Why can’t African media have its own voice?

Editor, July and August 2010  had a series of events, mostly unrelated but with a bearing and perhaps a lesson or two for us Africans who have vehemently refused to think independently, but rather only to parrot and ‘regurgitate’ what  the west thinks is right, thus mortgaging our destiny to foreign interests. 

Friday, August 27, 2010

Editor,
 
July and August 2010  had a series of events, mostly unrelated but with a bearing and perhaps a lesson or two for us Africans who have vehemently refused to think independently, but rather only to parrot and ‘regurgitate’ what  the west thinks is right, thus mortgaging our destiny to foreign interests. 

One notable event was the Rwandan presidential election campaign, which I witnessed at close range. Till the eve of the election, the only word from the foreign media, parroted wholesome by our own African media was " ....no credible opposition’.

No democracy’...’’freedom of expression’...and similar blurbs.  I ask, "credible opposition” as defined by who and for who?  "Democracy” as defined by whom and for who? 

Please, I don’t not suffer bullying and arrogant stereotyping about who should define for us what we need. This was Candidate Kagame’s trade-mark slogan: "The Rwandan people know what they want”. Period. Full stop.

Half-way through the election campaign in Rwanda, CNN broadcast live Angela Merkel’s arrival and visit to China, the fifth since she took charge of Europe’s largest economy. What exactly pulls her, and all entire western powers, to China? 

Close on its heels in the same week CNN and RTL featured an interesting story. In the centre of Bucharest, the capital of Romania, 700 residents share three ‘ecological toilets’ (read ‘pit latrines).
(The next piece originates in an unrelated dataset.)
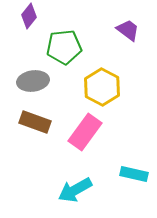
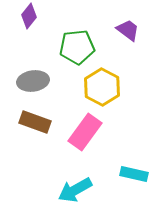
green pentagon: moved 13 px right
These residents are called Romas’.

France is currently deporting them as illegal immigrants back to Romania yet none of this forms headlines or talk-show topics for our own media houses who, even before Kagame is sworn in, are already debating whether he will  go for a third term.  The Kenyan constitutional referendum passed ‘unnoticed’ because there were no bodies and burning houses on our computer and television screens.

I am yet to find an answer to an irritating question posed by my friend as we discussed this, while savoring a tasty grilled rabbit in an exquisite hotel in southern Rwanda, "what is it about Africans that makes us so wont to self-flagellation”?